It’s vague as the policy language doesn’t clarify whether it refers to federal law, state law, or both, or exactly why this information is being collected or how it’s being shared.
To learn more, Sen. Kyrsten Sinema today asked TikTok’s hearing representative — its chief operating officer, Vanessa Pappas — about whether biometric data on Americans was ever accessed or provided to them. In addition, she wondered whether it was possible that the biometric data could be obtained by others.
Rather than answering the question directly with a simple “yes” or “no,” Pappas went on to clarify how TikTok defines biometric data.
Noting that everyone has their own definition of what “biometrics” means, Pappas said TikTok doesn’t use facial, voice or audio or body recognition of any kind to identify individuals.
In addition, she further stated that this data collection is only used for video effects and is stored on the user’s device and subsequently deleted.
Notably, this is the first time the company has responded to a U.S. senator’s inquiry about the app’s use of biometrics, as questions raised at the October 2021 hearing were largely avoided at the time.
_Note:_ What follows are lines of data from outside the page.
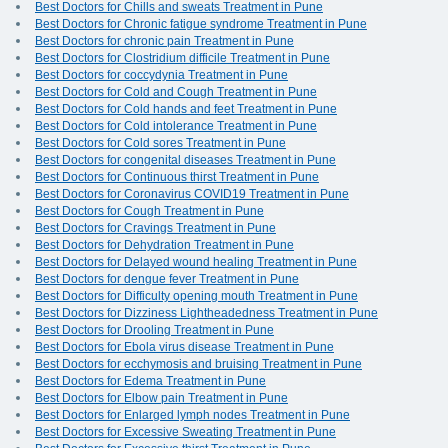
Best Doctors for Chills and sweats Treatment in Pune
Best Doctors for Chronic fatigue syndrome Treatment in Pune
Best Doctors for chronic pain Treatment in Pune
Best Doctors for Clostridium difficile Treatment in Pune
Best Doctors for coccydynia Treatment in Pune
Best Doctors for Cold and Cough Treatment in Pune
Best Doctors for Cold hands and feet Treatment in Pune
Best Doctors for Cold intolerance Treatment in Pune
Best Doctors for Cold sores Treatment in Pune
Best Doctors for congenital diseases Treatment in Pune
Best Doctors for Continuous thirst Treatment in Pune
Best Doctors for Coronavirus COVID19 Treatment in Pune
Best Doctors for Cough Treatment in Pune
Best Doctors for Cravings Treatment in Pune
Best Doctors for Dehydration Treatment in Pune
Best Doctors for Delayed wound healing Treatment in Pune
Best Doctors for dengue fever Treatment in Pune
Best Doctors for Difficulty opening mouth Treatment in Pune
Best Doctors for Dizziness Lightheadedness Treatment in Pune
Best Doctors for Drooling Treatment in Pune
Best Doctors for Ebola virus disease Treatment in Pune
Best Doctors for ecchymosis and bruising Treatment in Pune
Best Doctors for Edema Treatment in Pune
Best Doctors for Elbow pain Treatment in Pune
Best Doctors for Enlarged lymph nodes Treatment in Pune
Best Doctors for Excessive Sweating Treatment in Pune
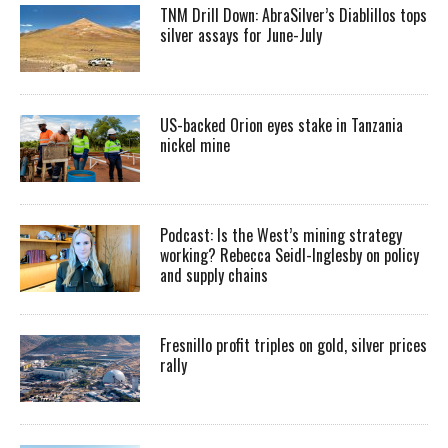
TNM Drill Down: AbraSilver’s Diablillos tops
silver assays for June-July
US-backed Orion eyes stake in Tanzania
nickel mine
Podcast: Is the West’s mining strategy
working? Rebecca Seidl-Inglesby on policy
and supply chains
Fresnillo profit triples on gold, silver prices
rally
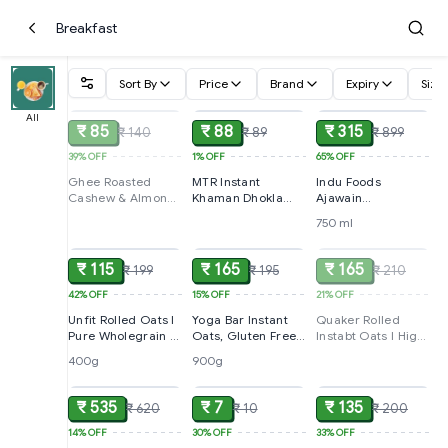
Breakfast
Sort By
Price
Brand
Expiry
Size
SOLD
ADD
ADD
All
₹ 85
₹ 88
₹ 315
₹ 140
₹ 89
₹ 899
39%
OFF
1%
OFF
65%
OFF
Ghee Roasted
MTR Instant
Indu Foods
Cashew & Almond
Khaman Dhokla
Ajawain
Biscuits By
Mix,160g +
Honey,750ml
750 ml
ADD
ADD
SOLD
Sunfeast Mom's
160g(Buy One Get
Magic, 544g
One Free)
₹ 115
₹ 165
₹ 165
₹ 199
₹ 195
₹ 210
42%
OFF
15%
OFF
21%
OFF
Unfit Rolled Oats l
Yoga Bar Instant
Quaker Rolled
Pure Wholegrain l
Oats, Gluten Free
Instabt Oats l High
High Fibre &
With High Fibre
Protein Breakfast
400g
900g
ADD
ADD
ADD
Protein l Healthy
and Whole
Cereal ,1Kg
Breakfast Cereal,
Grain,900g
400g
₹ 535
₹ 7
₹ 135
₹ 620
₹ 10
₹ 200
14%
OFF
30%
OFF
33%
OFF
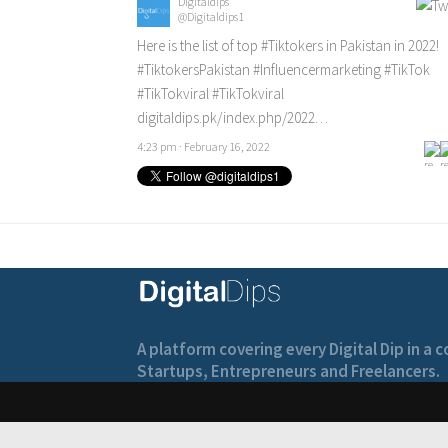
Digitaldips
@Digitaldips1
Here is the list of top
#Tiktokers
in Pakistan in 2022!
#TiktokersPakistan
#Influencermarketing
#TikTok
#TikTokviral
#TikTokviral
digitaldips.pk/index.php/2022…
4:23 pm · February 16, 2022
A platform covering every Digital Dip in a
Startups, Entrepreneurs and Freelancers.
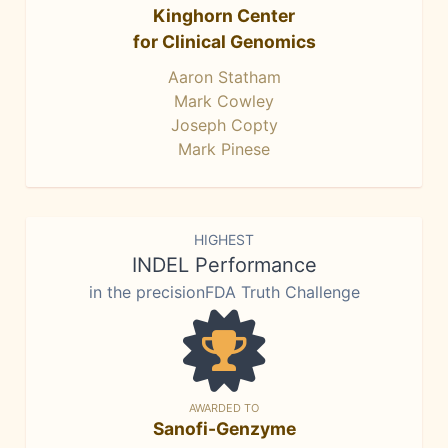
Kinghorn Center
for Clinical Genomics
Aaron Statham
Mark Cowley
Joseph Copty
Mark Pinese
HIGHEST
INDEL Performance
in the precisionFDA Truth Challenge
AWARDED TO
Sanofi-Genzyme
When Senator Marsha Blackburn pressed TikTok for more information after that hearing, questions about facial recognition and voiceprints weren’t on the list of questions TikTok returned to her office in December of that year.
In April 2022, the ACLU noted that a new trend on TikTok that lets users photograph their eyes up close and then use high-resolution filters to reveal the details, patterns and colors of their irises has sparked criticism of TikTok. Further focus on the use of biometrics. It noted that at the time of the report, more than 700,000 videos had been made using the filter in a month.
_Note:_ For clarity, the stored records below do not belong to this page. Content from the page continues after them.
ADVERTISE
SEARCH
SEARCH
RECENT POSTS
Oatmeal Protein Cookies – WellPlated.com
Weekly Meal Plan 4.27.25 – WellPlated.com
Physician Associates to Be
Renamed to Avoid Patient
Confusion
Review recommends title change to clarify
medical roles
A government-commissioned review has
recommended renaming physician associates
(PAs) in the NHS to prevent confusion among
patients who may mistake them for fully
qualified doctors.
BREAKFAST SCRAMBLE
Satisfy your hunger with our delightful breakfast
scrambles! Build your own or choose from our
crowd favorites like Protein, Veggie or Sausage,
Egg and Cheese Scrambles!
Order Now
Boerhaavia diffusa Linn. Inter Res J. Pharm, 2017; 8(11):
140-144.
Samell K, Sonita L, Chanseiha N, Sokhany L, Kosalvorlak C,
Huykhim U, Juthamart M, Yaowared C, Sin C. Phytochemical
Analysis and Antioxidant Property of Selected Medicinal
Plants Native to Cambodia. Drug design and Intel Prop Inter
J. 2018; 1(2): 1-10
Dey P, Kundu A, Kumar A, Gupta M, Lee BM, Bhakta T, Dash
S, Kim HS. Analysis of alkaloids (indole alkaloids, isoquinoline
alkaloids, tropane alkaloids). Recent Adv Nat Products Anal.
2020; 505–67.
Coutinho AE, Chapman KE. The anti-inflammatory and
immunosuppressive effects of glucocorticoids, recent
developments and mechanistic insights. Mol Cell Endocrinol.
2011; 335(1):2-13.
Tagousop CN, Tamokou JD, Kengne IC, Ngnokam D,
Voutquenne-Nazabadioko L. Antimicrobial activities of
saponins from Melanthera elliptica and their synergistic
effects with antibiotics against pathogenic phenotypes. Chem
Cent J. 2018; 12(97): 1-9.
In addition to questions about biometric data collection, TikTok was asked at today’s hearing whether it was tracking users’ keystrokes. That ties into findings published in August by an independent privacy researcher that said TikTok’s iOS app had been injecting code that would allow it to essentially keylog. The Irish Data Protection Commission also requested a meeting with TikTok after the study was published.
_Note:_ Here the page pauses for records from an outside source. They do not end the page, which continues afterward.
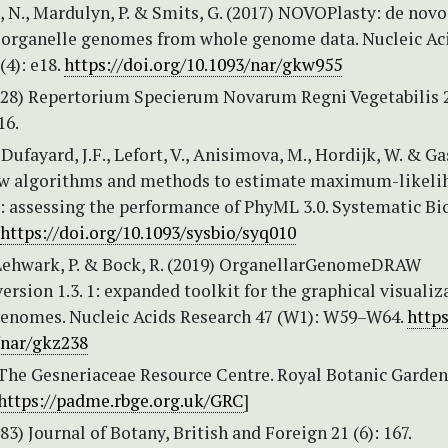
 N., Mardulyn, P. & Smits, G. (2017) NOVOPlasty: de novo
 organelle genomes from whole genome data. Nucleic Ac
(4): e18.
https://doi.org/10.1093/nar/gkw955
1928) Repertorium Specierum Novarum Regni Vegetabilis 
16.
 Dufayard, J.F., Lefort, V., Anisimova, M., Hordijk, W. & Ga
ew algorithms and methods to estimate maximum-likeli
: assessing the performance of PhyML 3.0. Systematic Bi
https://doi.org/10.1093/sysbio/syq010
, Lehwark, P. & Bock, R. (2019) OrganellarGenomeDRAW
sion 1.3. 1: expanded toolkit for the graphical visualiz
genomes. Nucleic Acids Research 47 (W1): W59–W64.
https
/nar/gkz238
 The Gesneriaceae Resource Centre. Royal Botanic Garden
https://padme.rbge.org.uk/GRC
]
883) Journal of Botany, British and Foreign 21 (6): 167.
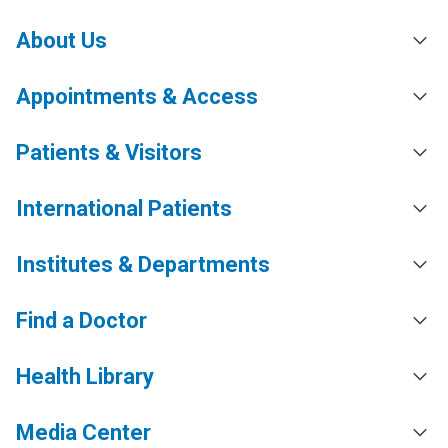
About Us
Appointments & Access
Patients & Visitors
International Patients
Institutes & Departments
Find a Doctor
Health Library
Media Center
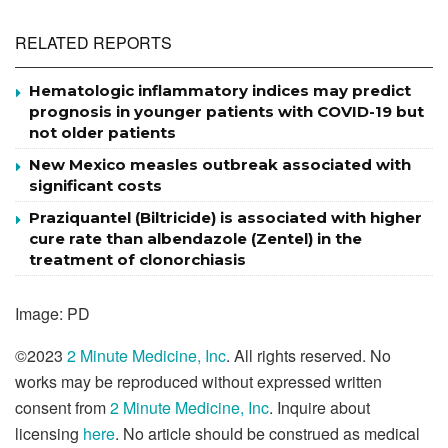
RELATED REPORTS
Hematologic inflammatory indices may predict
prognosis in younger patients with COVID-19 but
not older patients
New Mexico measles outbreak associated with
significant costs
Praziquantel (Biltricide) is associated with higher
cure rate than albendazole (Zentel) in the
treatment of clonorchiasis
Image: PD
©2023
2 Minute Medicine, Inc
. All rights reserved. No
works may be reproduced without expressed written
consent from
2 Minute Medicine, Inc
. Inquire about
licensing
here
. No article should be construed as medical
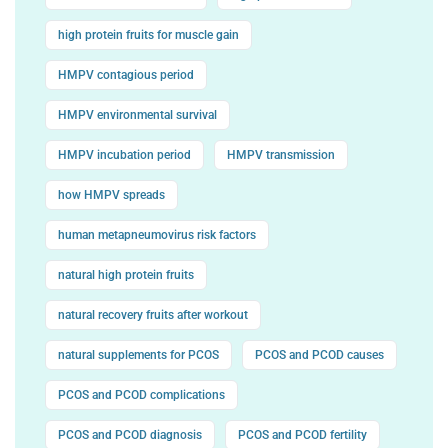
high protein fruits for muscle gain
HMPV contagious period
HMPV environmental survival
HMPV incubation period
HMPV transmission
how HMPV spreads
human metapneumovirus risk factors
natural high protein fruits
natural recovery fruits after workout
natural supplements for PCOS
PCOS and PCOD causes
PCOS and PCOD complications
PCOS and PCOD diagnosis
PCOS and PCOD fertility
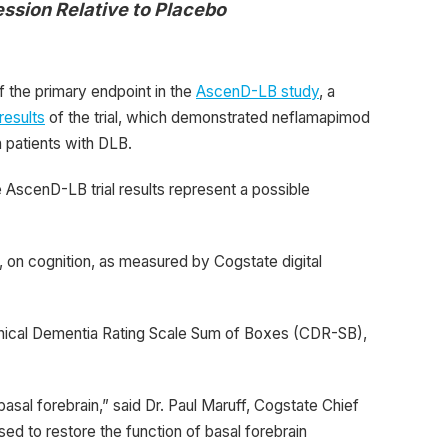
ssion Relative to Placebo
 the primary endpoint in the
AscenD-LB study
, a
 results
of the trial, which demonstrated neflamapimod
n patients with DLB.
 AscenD-LB trial results represent a possible
, on cognition, as measured by Cogstate digital
inical Dementia Rating Scale Sum of Boxes (CDR-SB),
asal forebrain,” said Dr. Paul Maruff, Cogstate Chief
ed to restore the function of basal forebrain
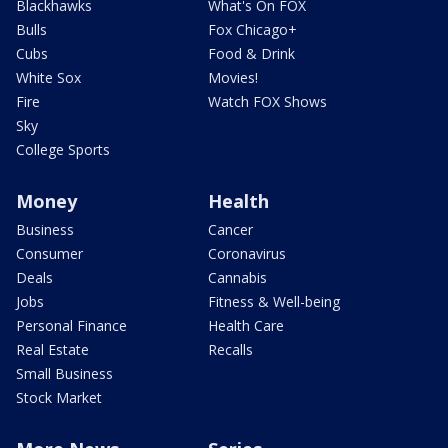
Blackhawks
What's On FOX
Bulls
Fox Chicago+
Cubs
Food & Drink
White Sox
Movies!
Fire
Watch FOX Shows
Sky
College Sports
Money
Health
Business
Cancer
Consumer
Coronavirus
Deals
Cannabis
Jobs
Fitness & Well-being
Personal Finance
Health Care
Real Estate
Recalls
Small Business
Stock Market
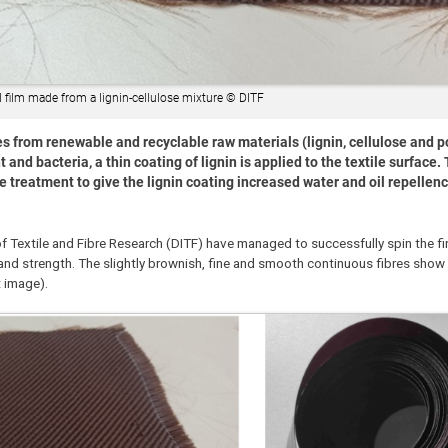
 film made from a lignin-cellulose mixture © DITF
s from renewable and recyclable raw materials (lignin, cellulose and p
 and bacteria, a thin coating of lignin is applied to the textile surface. 
e treatment to give the lignin coating increased water and oil repellen
of Textile and Fibre Research (DITF) have managed to successfully spin the fi
 and strength. The slightly brownish, fine and smooth continuous fibres show a
t image).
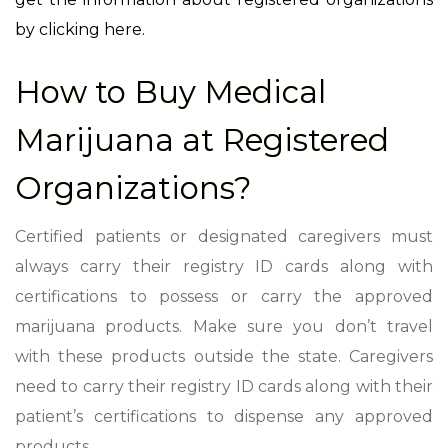
by clicking here.
How to Buy Medical
Marijuana at Registered
Organizations?
Certified patients or designated caregivers must
always carry their registry ID cards along with
certifications to possess or carry the approved
marijuana products. Make sure you don’t travel
with these products outside the state. Caregivers
need to carry their registry ID cards along with their
patient’s certifications to dispense any approved
products.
At the time, TikTok said the report was misleading because the app’s code didn’t do anything malicious, but was used for things like debugging, troubleshooting and performance monitoring. The company also said it uses keystroke information to detect unusual patterns to prevent fake records, spam comments and other behaviors that could threaten its platform.
During today’s hearing, Pappas reiterated that TikTok never collected the input.